И тут мы снова возвращаемся к вопросам, поставленным в начале: не воспринимаем ли мы Сада буквально, не предстает ли он перед нами как одно из самых передовых и разоблачительных проявлений обширного процесса общественного разложения и переустройства, превращаясь в некое подобие нарыва, который, вздувшись на больном теле, возомнил бы себя вправе от имени этого тела говорить? Его политический нигилизм был бы в таком случае, так сказать, лишь пагубным эпизодом коллективного процесса; его апология чистого преступления, его призыв к тому, чтобы пребывать в преступлении, были бы лишь попыткой извратить политический инстинкт, то есть инстинкт самосохранения коллектива. Ибо народ с глубоким удовлетворением предается уничтожению тех, кто ему противоположен; коллектив всегда – справедливо или ошибочно – чувствует, что для него пагубно, и поэтому скорее всего спутает жестокость и справедливость, не испытывая при этом каких-либо угрызений совести, ибо ритуалы, которые он способен изобрести у подножия эшафота, освободят его от необходимости прибегнуть к чистой жестокости, каковую он умеет придать своему облику и своим средствам.

____________________

## ЗАДАНИЯ
• a. Перепишете дословно весь список ниже, опустив картинки?
• b. Продолжите ли приведенное выше рассуждение о Саде, начав сразу после его последней фразы?

____________________

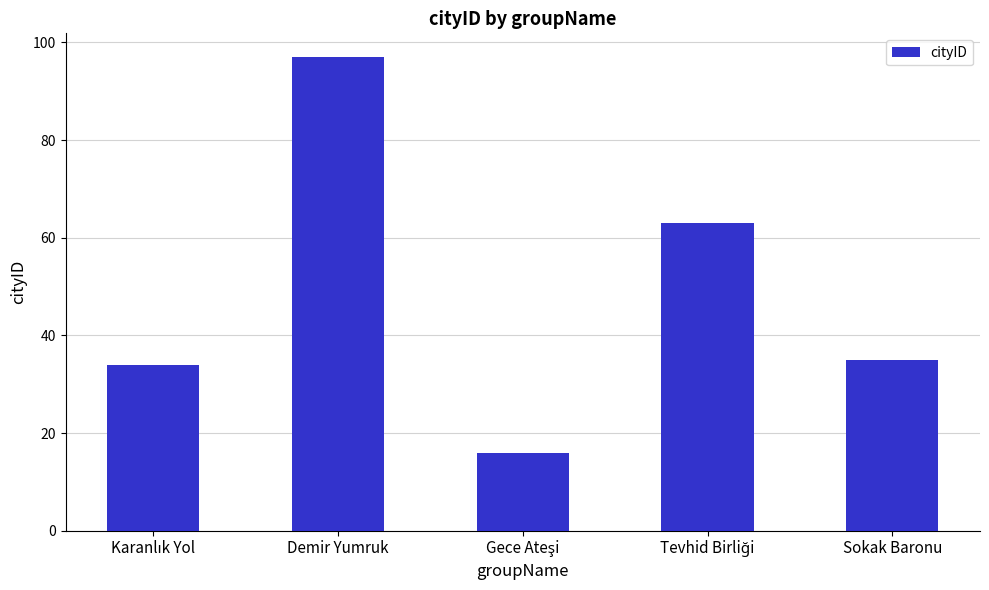

Reading left to right, what are all the values shown in this chart?

34	97	16	63	35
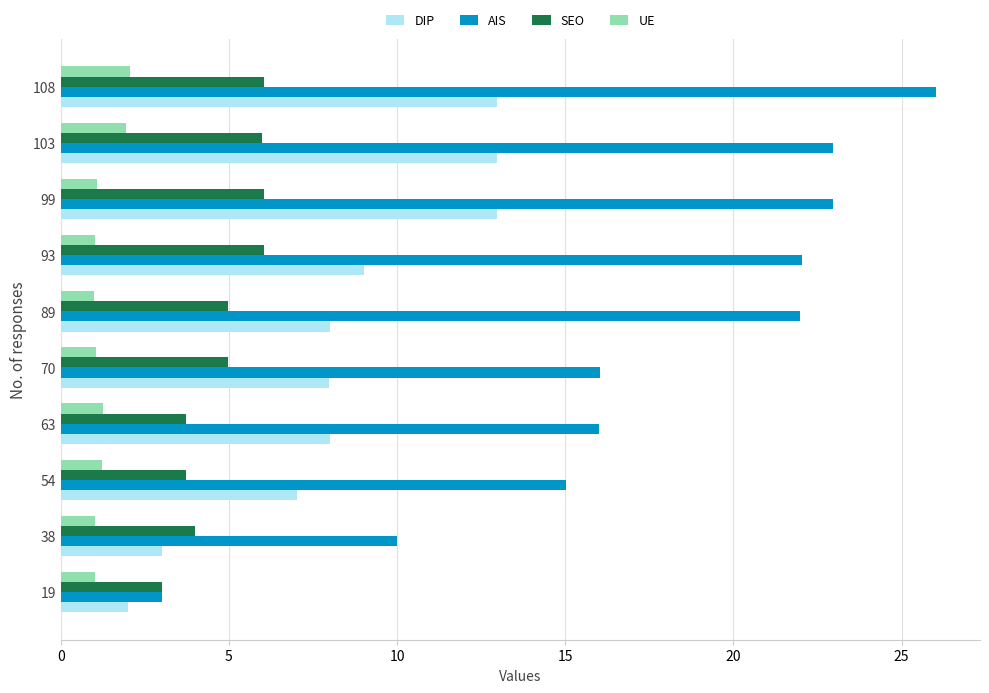

Which series has the widest spread of values?

AIS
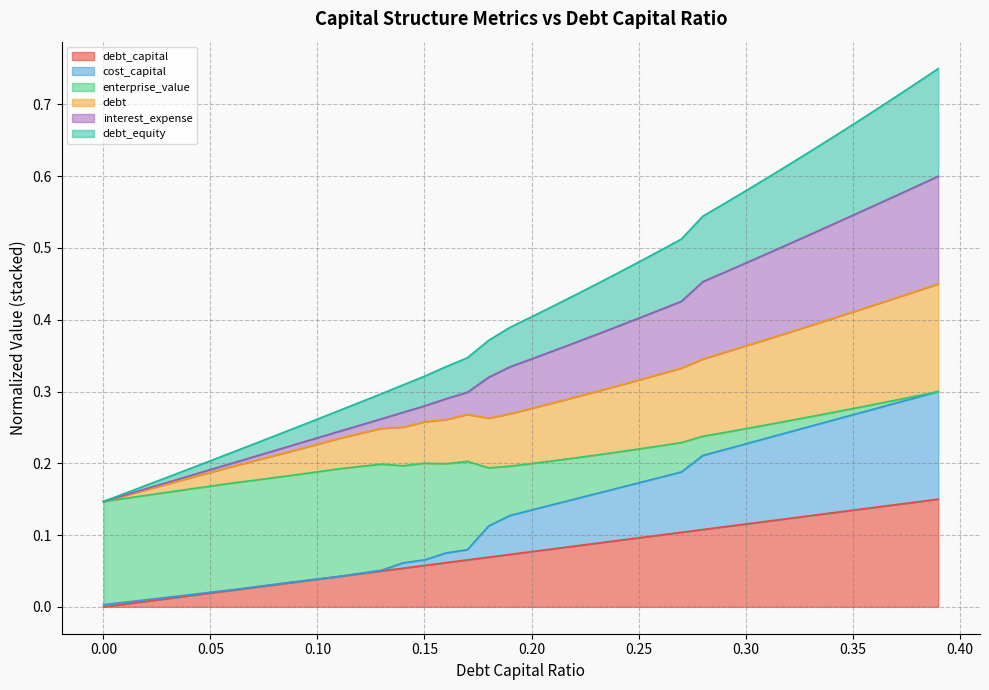

What is the sum of all debt_capital values?

3.0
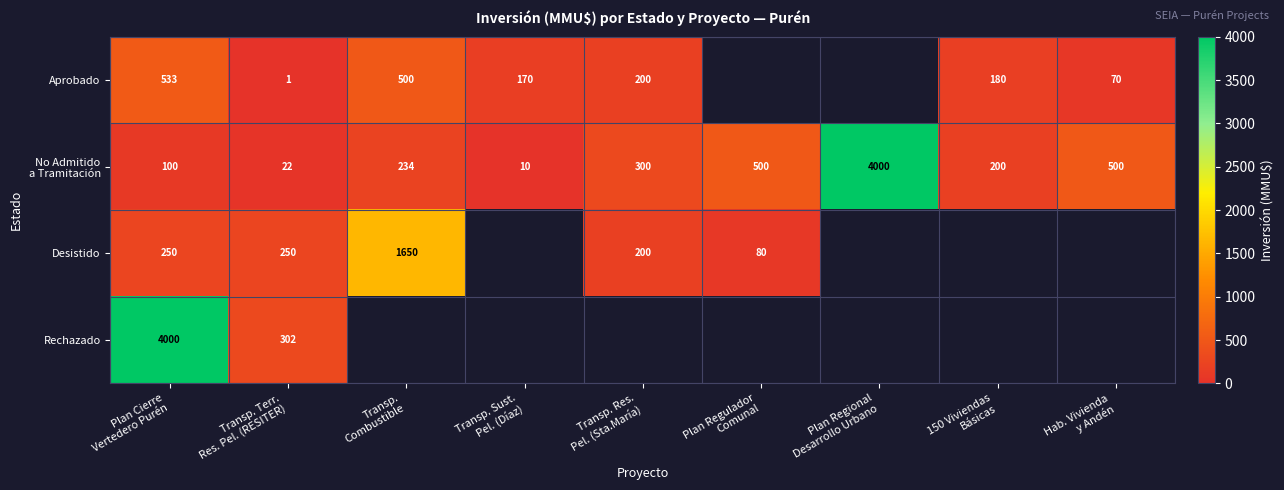

Which category has the highest value in the No Admitido a Tramitación series?

Plan Regional Desarrollo Urbano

____________________

## ОТВЕТЫ
• a.
Reading left to right, what are all the values shown in this chart?

34	97	16	63	35

Which series has the widest spread of values?

AIS

What is the sum of all debt_capital values?

3.0

Which category has the highest value in the No Admitido a Tramitación series?

Plan Regional Desarrollo Urbano

• b.
Остановимся на отрывке из памфлета Сада, содержащим следующее предупреждение: «Пусть меня не обвиняют в том, что я изобрел нечто опасное; пусть не говорят, что рискованно, как можно заключить из этих писаний, смягчать угрызения совести в душах преступников, что самое большое зло состоит в том, что мягкостью своей речи я поощряю склонность этих злодеев к преступлениям. Я категорически заявляю здесь, что не преследую ни одной из этих целей; я излагаю идеи, которые с сознательного возраста созревали во мне и распространению которых противился в течение многих веков гнусный деспотизм тиранов; тем хуже для тех, кого эти великие идеи смогут совратить; те, кто почерпнет одно лишь зло в философских рассуждениях, способны развратиться от чего угодно. Кто знает, может быть, на них окажет дурное влияние чтение Сенеки или Шаррона? Я разговариваю не с ними; я обращаюсь только к тем людям, которые способны меня понять, и они прочтут меня, не подвергаясь опасности».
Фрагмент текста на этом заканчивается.